Had such a favor been meted out to the disconsolate Mr. Allison, he would no doubt have been immediately transported to a state of unalloyed happiness. Not so with the judge. The very act, the very words, told him that the woman's affections had been divided, and the streak of selfishness that runs through all humanity had not been overlooked in his make-up.
"Are you not really ashamed of me, father? Just think of it! Me, Jean Thorn, of sound mind and adult years, falling in love with a liquor dealer! It is too strange to believe, and yet I believe the situation would be perfectly delightful if—if—well, if I were not 'my father's boy.' But I will survive, let it be hoped, and if this maddening, sickening, altogether unmanageable love one reads of had rushed upon me like a whirlwind, it would be the same. The man I marry must not be a 'man atom of the great iniquity,' not even to the extent of his vote."
And lest she should mar the impression she hoped to leave upon her father, Jean hurried from the room, waving her hand to him as she passed through the door.
* * * * *
In her own room she sat down to think.
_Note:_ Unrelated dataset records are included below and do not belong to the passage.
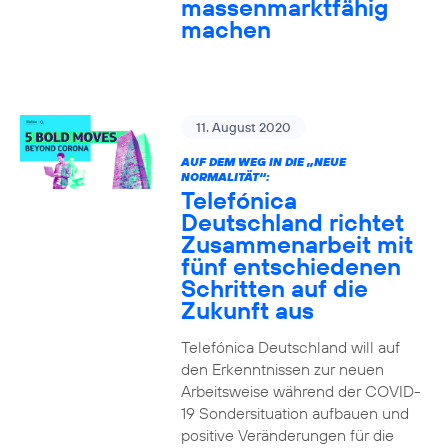
massenmarktfähig
machen
11. August 2020
AUF DEM WEG IN DIE „NEUE
NORMALITÄT“:
Telefónica
Deutschland richtet
Zusammenarbeit mit
fünf entschiedenen
Schritten auf die
Zukunft aus
Telefónica Deutschland will auf
den Erkenntnissen zur neuen
Arbeitsweise während der COVID-
19 Sondersituation aufbauen und
positive Veränderungen für die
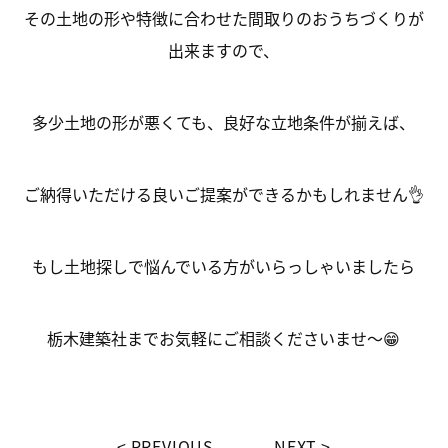
その土地の形や特徴に合わせた間取りのおうちづくりが
出来ますので、
多少土地の形が悪くても、良好な立地条件が揃えば、
ご納得いただける良いご提案ができるかもしれません👌
もし土地探しで悩んでいる方がいらっしゃいましたら
栃木建築社までお気軽にご相談くださいませ～😁
PREVIOUS
NEXT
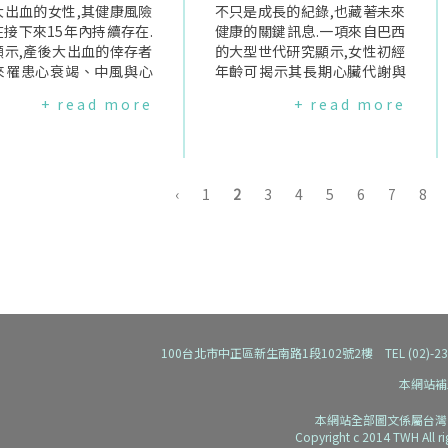
究人員審查96個研究數據,
大出血的女性,其健康風險
他一些公司,例如三星(Samsun
不只是成長的紀錄,也藏著未來
1個國家中超過443,000
接下來15年內持續存在.
g)和Aktiia,也使用類似的方法.
健康的關鍵訊息.一項來自巴西
童.發現測量兒童和青少年
顯示,產後大出血的倖存者
然而,但這項通知並非診斷,因為
的大型世代研究顯示,女性初經
壓的方法,會影響盛行率的
來罹患心衰竭、中風與心
根據目前所知,AppleWatch不
年齡可揭示其長期心臟代謝與
.當醫護人員在至少三次的
等心血管疾病的風險提高
會提供具體血壓數值,也未經專
生殖健康的多項風險.來自巴西
+ read more
+ read more
,確認患有高血壓時,盛行
%.同時,罹患危險血栓的機
業測量確認.使用者若收到警示,
聖保羅大學的FláviaRezende
計為大概4.3%.然而當居
增加超過兩倍.儘管風險在
仍需由醫師以袖帶式血壓計檢
Tinano醫師在"內分泌學會年
壓監測也包括時,持續性高
第一年特別高,但這樣的健
測.科學證據怎麼說？"無袖
會(ENDO2025)"上發表最新研
盛行率則上升至約6.7%.
可能會延續長達15年,尤
帶"血壓監測裝置比傳統方式更
究指出,初經年齡太早(10歲以
調,全球近9.2%的兒童和
曾出現妊娠高血壓併發症
舒適、可長時間監測,但目前證
前)或太晚(16歲以後)的女性,日
‹
1
2
3
4
5
6
7
8
年有隱匿性高血壓,即在例
性影響更為明顯.來自印尼
據顯示,其準確性仍有限.這些裝
後罹患肥胖、糖尿病、高血壓,
檢中未被發現,顯示可能有
langga大學的婦產科醫
置缺乏統一的驗證標準,難以確
甚至心臟病與生殖問題的風險,
情況.相反地,在家測量是
究主持人ManggalaPas
定不同品牌間的準確度是否一
都比一般初經年齡(10到15歲)
的,但醫護人員在場時測量
ardhana博士指出:"過去一
致.準確性也可能受到皮膚顏
者來得高.Tinano表示:"這些發
(白袍高血壓)升高的盛行
產後出血視為一種緊急情
色、姿勢、活動狀態等因素影
現強調,初經年齡是判斷心代謝
計約5.2%.研究人員表示
只要止住出血就算處理完畢
響而有所差異.儘管如此,部分公
與生殖健康的重要指標."研究
誤分類的兒童比例可能很
我們的研究顯示,這對女性
司已獲得監管單位許可,Apple
發現了什麼？這項研究發現
譯來源:Reuters(2025.1
臟健康可能有長期的影響,
的高血壓功能也取得核准.不過,
與"正常初經年齡(10至15
100台北市中正區新生南路1段102號2樓 TEL (02)-2392-91
)、TheLancetChild&Ado
續多年."Wardhana博士
臨床指引仍未建議依賴此類技
歲)"相比,有以下幾個明顯趨勢:
本網站補
ntHealth(2026.01)
"這項發現提醒我們,孕產
術監測血壓.因此,定期由醫療專
【初經過早:10歲以前】*肥胖
康照護應該有更長遠的眼
業人員檢查血壓,並在家中使用
風險增加08倍*高血壓風險增加
本網站全部圖文係屬台灣
能在分娩結束就停止,應延
經過驗證的袖帶式血壓計,仍然
36倍*第2型糖尿病風險增加92
Copyright c 2014 TWH All r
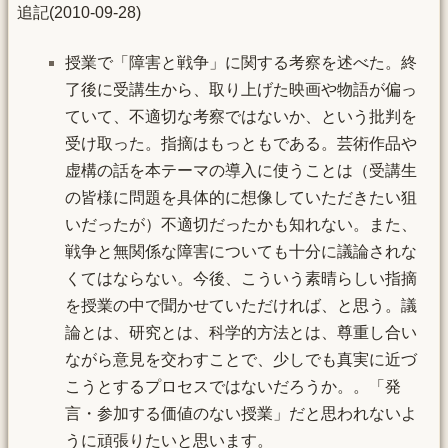
追記(2010-09-28)
授業で「障害と戦争」に関する考察を述べた。終
了後に受講生から、取り上げた映画や物語が偏っ
ていて、不適切な考察ではないか、という批判を
受け取った。指摘はもっともである。芸術作品や
虚構の話を本テーマの導入に使うことは（受講生
の皆様に問題を具体的に想像していただきたい狙
いだったが）不適切だったかも知れない。また、
戦争と無関係な障害についても十分に議論されな
くてはならない。今後、こういう素晴らしい指摘
を授業の中で聞かせていただければ、と思う。議
論とは、研究とは、科学的方法とは、尊重し合い
ながら意見を交わすことで、少しでも真実に近づ
こうとするプロセスではないだろうか。。「発
言・参加する価値のない授業」だと思われないよ
うに頑張りたいと思います。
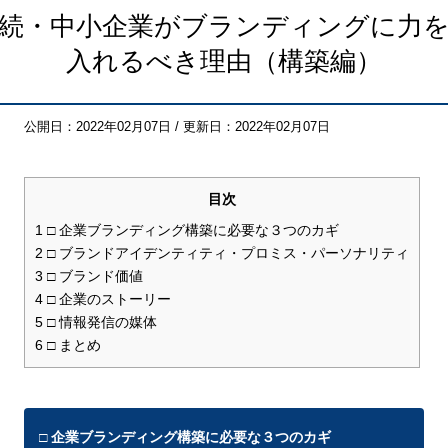
続・中小企業がブランディングに力
入れるべき理由（構築編）
公開日：2022年02月07日 / 更新日：2022年02月07日
目次
1
□ 企業ブランディング構築に必要な３つのカギ
2
□ ブランドアイデンティティ・プロミス・パーソナリティ
3
□ ブランド価値
4
□ 企業のストーリー
5
□ 情報発信の媒体
6
□ まとめ
□ 企業ブランディング構築に必要な３つのカギ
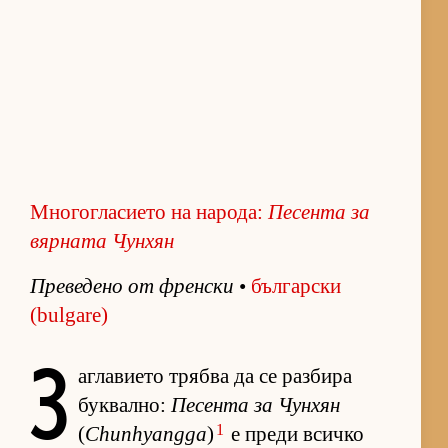
Многогласието на народа:
Пе­сента за
вяр­ната Чун­хян
Пре­ве­дено от френ­ски
•
бъл­гар­ски
(bulgare)
З
аг­ла­ви­ето трябва да се раз­бира
бук­вал­но:
Пе­сента за Чун­хян
1
(
Chunhyangga
)
е преди всичко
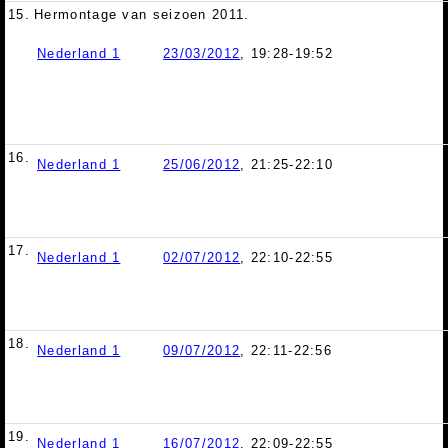
15.
Hermontage van seizoen 2011.
Nederland 1
23/03/2012
, 19:28-19:52
16.
Nederland 1
25/06/2012
, 21:25-22:10
17.
Nederland 1
02/07/2012
, 22:10-22:55
18.
Nederland 1
09/07/2012
, 22:11-22:56
19.
Nederland 1
16/07/2012
, 22:09-22:55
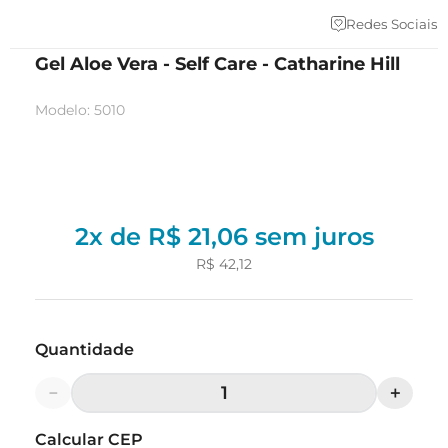
Redes Sociais
Gel Aloe Vera - Self Care - Catharine Hill
Modelo
:
5010
2
x de
R$
21
,
06
sem juros
R$
42
,
12
Quantidade
－
＋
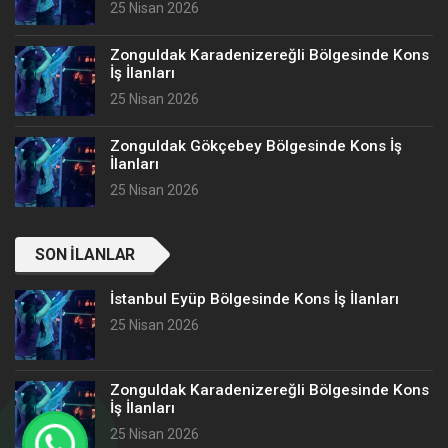
25 Nisan 2026
Zonguldak Karadenizereğli Bölgesinde Kons
İş İlanları
25 Nisan 2026
Zonguldak Gökçebey Bölgesinde Kons İş
İlanları
25 Nisan 2026
SON İLANLAR
İstanbul Eyüp Bölgesinde Kons İş İlanları
25 Nisan 2026
Zonguldak Karadenizereğli Bölgesinde Kons
İş İlanları
25 Nisan 2026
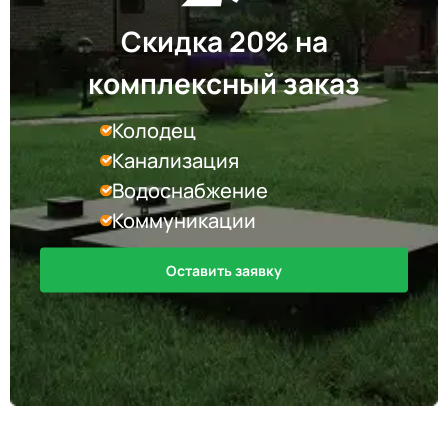
Скидка 20% на
комплексный заказ
Колодец
Канализация
Водоснабжение
Коммуникации
Оставить заявку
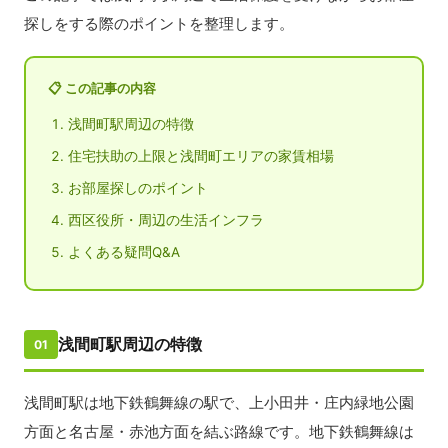
探しをする際のポイントを整理します。
📋 この記事の内容
浅間町駅周辺の特徴
住宅扶助の上限と浅間町エリアの家賃相場
お部屋探しのポイント
西区役所・周辺の生活インフラ
よくある疑問Q&A
浅間町駅周辺の特徴
01
浅間町駅は地下鉄鶴舞線の駅で、上小田井・庄内緑地公園
方面と名古屋・赤池方面を結ぶ路線です。地下鉄鶴舞線は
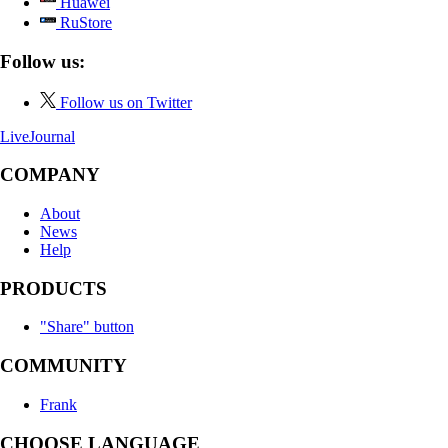
Huawei
RuStore
Follow us:
Follow us on Twitter
LiveJournal
COMPANY
About
News
Help
PRODUCTS
"Share" button
COMMUNITY
Frank
CHOOSE LANGUAGE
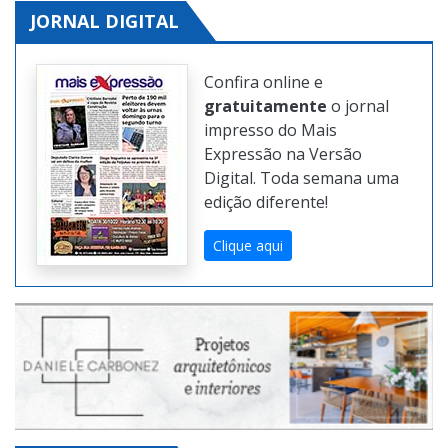
JORNAL DIGITAL
Confira online e
gratuitamente
o jornal
impresso do Mais
Expressão na Versão
Digital. Toda semana uma
edição diferente!
Clique aqui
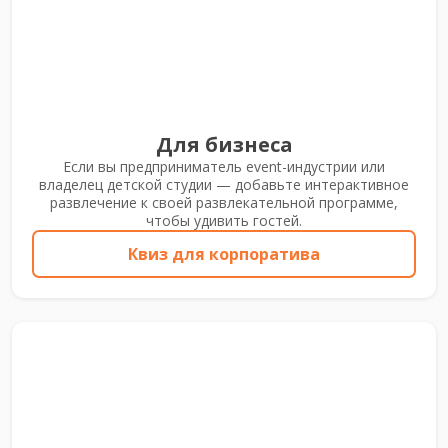
Для бизнеса
Если вы предприниматель event-индустрии или
владелец детской студии — добавьте интерактивное
развлечение к своей развлекательной программе,
чтобы удивить гостей.
Квиз для корпоратива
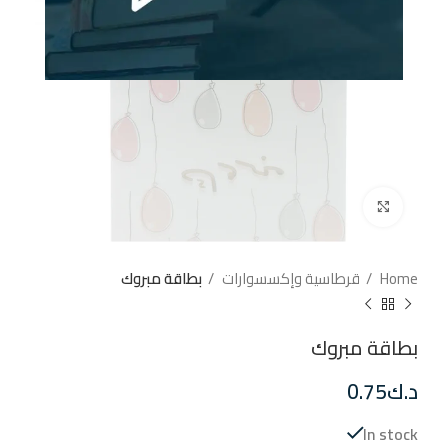
إضغط للتكبير
Home
قرطاسية وإكسسوارات
بطاقة مبروك
بطاقة مبروك
د.ك
0.75
In stock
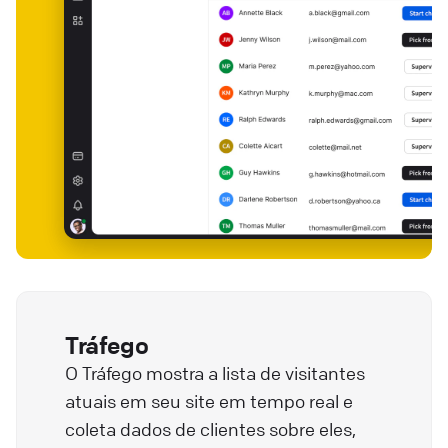
Tráfego
O Tráfego mostra a lista de visitantes
atuais em seu site em tempo real e
coleta dados de clientes sobre eles,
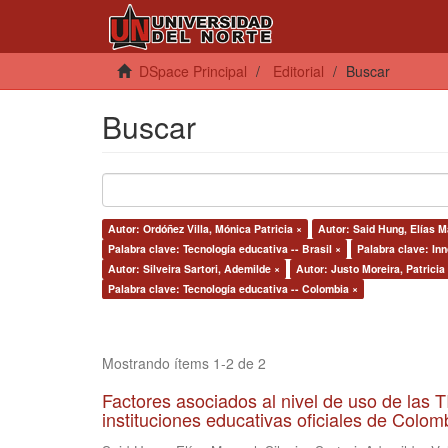
DSpace Principal
Editorial
Buscar
Buscar
Autor: Ordóñez Villa, Mónica Patricia ×
Autor: Said Hung, Elías M
Palabra clave: Tecnología educativa -- Brasil ×
Palabra clave: In
Autor: Silveira Sartori, Ademilde ×
Autor: Justo Moreira, Patricia
Palabra clave: Tecnología educativa -- Colombia ×
Mostrando ítems 1-2 de 2
Factores asociados al nivel de uso de las
instituciones educativas oficiales de Colomb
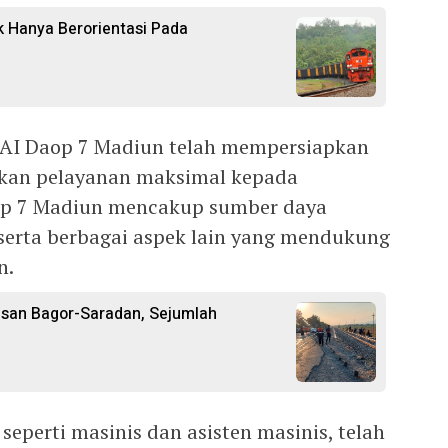
k Hanya Berorientasi Pada
 KAI Daop 7 Madiun telah mempersiapkan
kan pelayanan maksimal kepada
op 7 Madiun mencakup sumber daya
 serta berbagai aspek lain yang mendukung
n.
asan Bagor-Saradan, Sejumlah
seperti masinis dan asisten masinis, telah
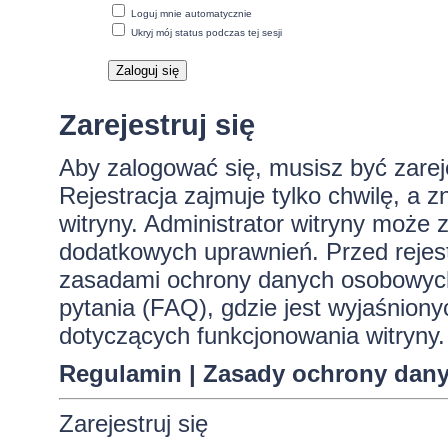
Loguj mnie automatycznie
Ukryj mój status podczas tej sesji
Zarejestruj się
Aby zalogować się, musisz być zare
Rejestracja zajmuje tylko chwilę, a 
witryny. Administrator witryny może
dodatkowych uprawnień. Przed rejes
zasadami ochrony danych osobowych
pytania (FAQ), gdzie jest wyjaśnio
dotyczących funkcjonowania witryny.
Regulamin
|
Zasady ochrony dan
Zarejestruj się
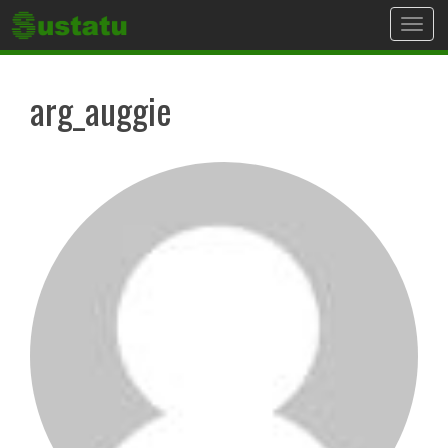
Toggl
navig
arg_auggie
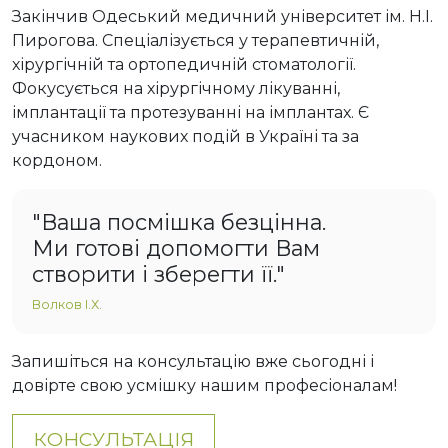
Закінчив Одеський медичний університет ім. Н.І.
Пирогова. Спеціалізується у терапевтичній,
хірургічній та ортопедичній стоматології.
Фокусується на хірургічному лікуванні,
імплантації та протезуванні на імплантах. Є
учасником наукових подій в Україні та за
кордоном.
"Ваша посмішка безцінна.
Ми готові допомогти Вам
створити і зберегти її."
Волков І.Х.
Запишіться на консультацію вже сьогодні і
довірте свою усмішку нашим професіоналам!
КОНСУЛЬТАЦІЯ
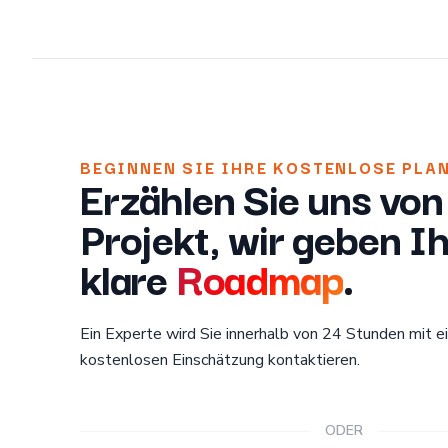
BEGINNEN SIE IHRE KOSTENLOSE PLA
Erzählen Sie uns vo
Projekt, wir geben I
klare
Roadmap
.
Ein Experte wird Sie innerhalb von 24 Stunden mit e
kostenlosen Einschätzung kontaktieren.
ODER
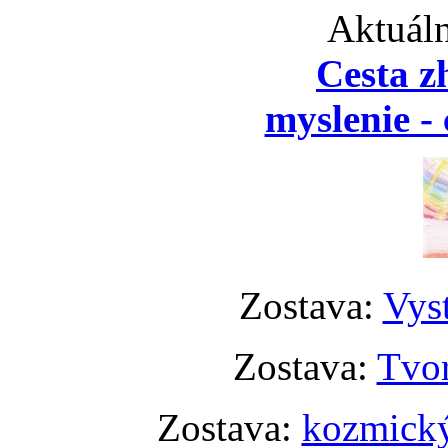
Aktuáln
Cesta z
myslenie - 
Zostava:
Vyst
Zostava:
Tvor
Zostava:
kozmický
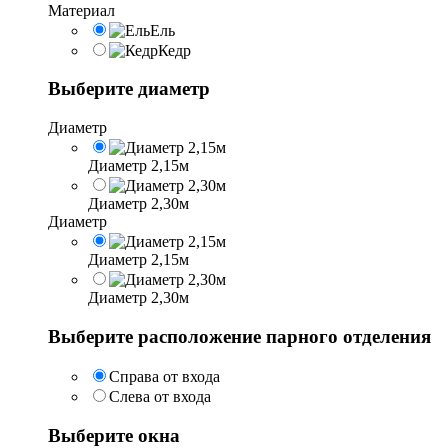
Материал
Ель
Кедр
Выберите диаметр
Диаметр
Диаметр 2,15м
Диаметр 2,30м
Диаметр
Диаметр 2,15м
Диаметр 2,30м
Выберите расположение парного отделения
Справа от входа
Слева от входа
Выберите окна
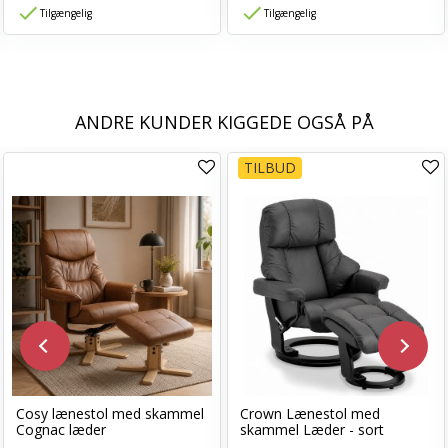
Tilgængelig
Tilgængelig
ANDRE KUNDER KIGGEDE OGSÅ PÅ
TILBUD
Cosy lænestol med skammel
Crown Lænestol med
Cognac læder
skammel Læder - sort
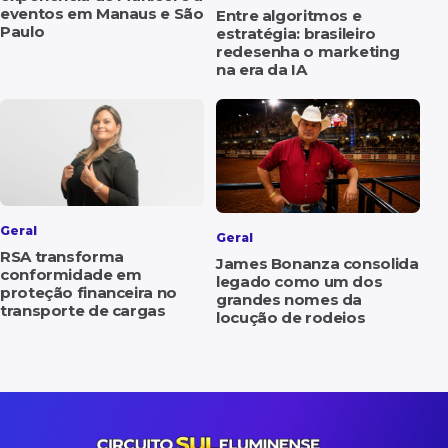
eventos em Manaus e São
Entre algoritmos e
Paulo
estratégia: brasileiro
redesenha o marketing
na era da IA
Geral
Geral
RSA transforma
James Bonanza consolida
conformidade em
legado como um dos
proteção financeira no
grandes nomes da
transporte de cargas
locução de rodeios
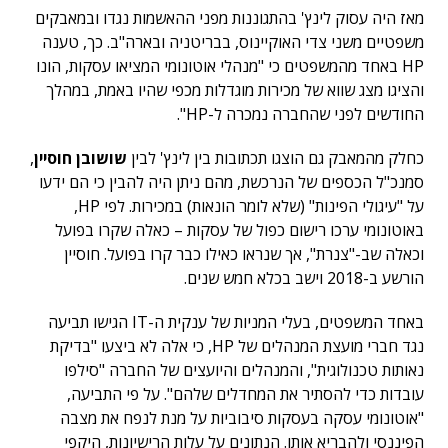
מאז היה עסוק לינץ' בהתגוננות מפני ההאשמות נגדו ובמאבקים
משפטיים משני צדי האוקיינוס, בבריטניה ובארה"ב. כך, טענה
HP באחד מהמשפטים כי "מנהלי אוטונומי המציאו עסקות, הונו
והציגו מצג שווא של מכירות מוגדלות מכפי שהיו באמת, במהלך
החודשים לפני שהחברה נמכרה ל-HP".
כחלק מהמאבק גם הוצגו תכתובות בין לינץ' לבין
שושובן חוסיין
,
סמנכ"ל הכספים של הנרכשת, מהם ניתן היה להבין כי הם ידעו
על "עיגולי הפינות" (שלא לומר הונאות) במכירות. לפי HP,
באוטונומי ערכו רישום כפול של עסקות – כאלה שקרו בפועל
וכאלה שב-"צנרת", אך שנראו כאילו כבר קרו בפועל. חוסיין
הורשע ב-2018 וישב בכלא חמש שנים.
באחד המשפטים, בעלי המניות של ענקית ה-IT הגישו תביעה
נגד חברי מועצת המנהלים של HP, כי אלה לא ביצעו "בדיקת
נאותות טכנולוגית", והמנהלים והיועצים של החברה "סילפו
עובדות כדי להסתיר את המחדלים שלהם". על פי התביעה,
"אוטונומי עסקה בעסקות סיבוביות על מנת לנפח את מצבה
הפיננסי ולהבריא אותו. הנתונים על עלות הרישיונות, היקפי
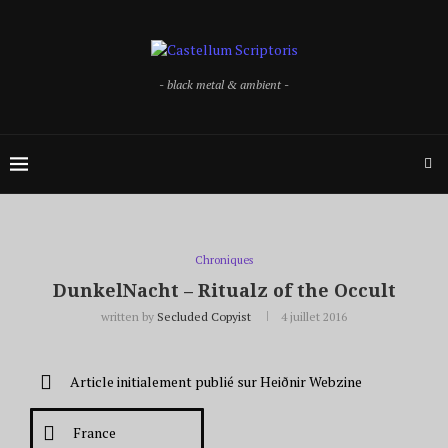
- black metal & ambient -
Chroniques
DunkelNacht – Ritualz of the Occult
written by
Secluded Copyist
4 juillet 2016
Article initialement publié sur Heiðnir Webzine
France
Mechanically she unbound the coils of red-brown hair that crowned her head, and holding the quaintly carved silver pins which seemed a part of her identity in her hand, she began a march to and fro across the room. There was no smile on her face, rather a pained, unnatural look that her dearest friend would not have recognized. Presently she stopped.
Raising her hands, the shining hair rippling over her shoulders like a garment, she lifted her face heavenward.
"My Father!" she whispered, brokenly, "he is asleep. Touch his eyes with kindly fingers that the scales may drop away. Put the hollow of thy hand around his heart and kindle there the love that means the brotherhood of man, for I love him—I love him!"
Even as she stood, with her face upturned from the wealth of flowing hair, the man of her prayer was in the toils of fate, seeing a "face" and hearing a voice that touched his ear and clung to his heart, "like the wail of a lost soul."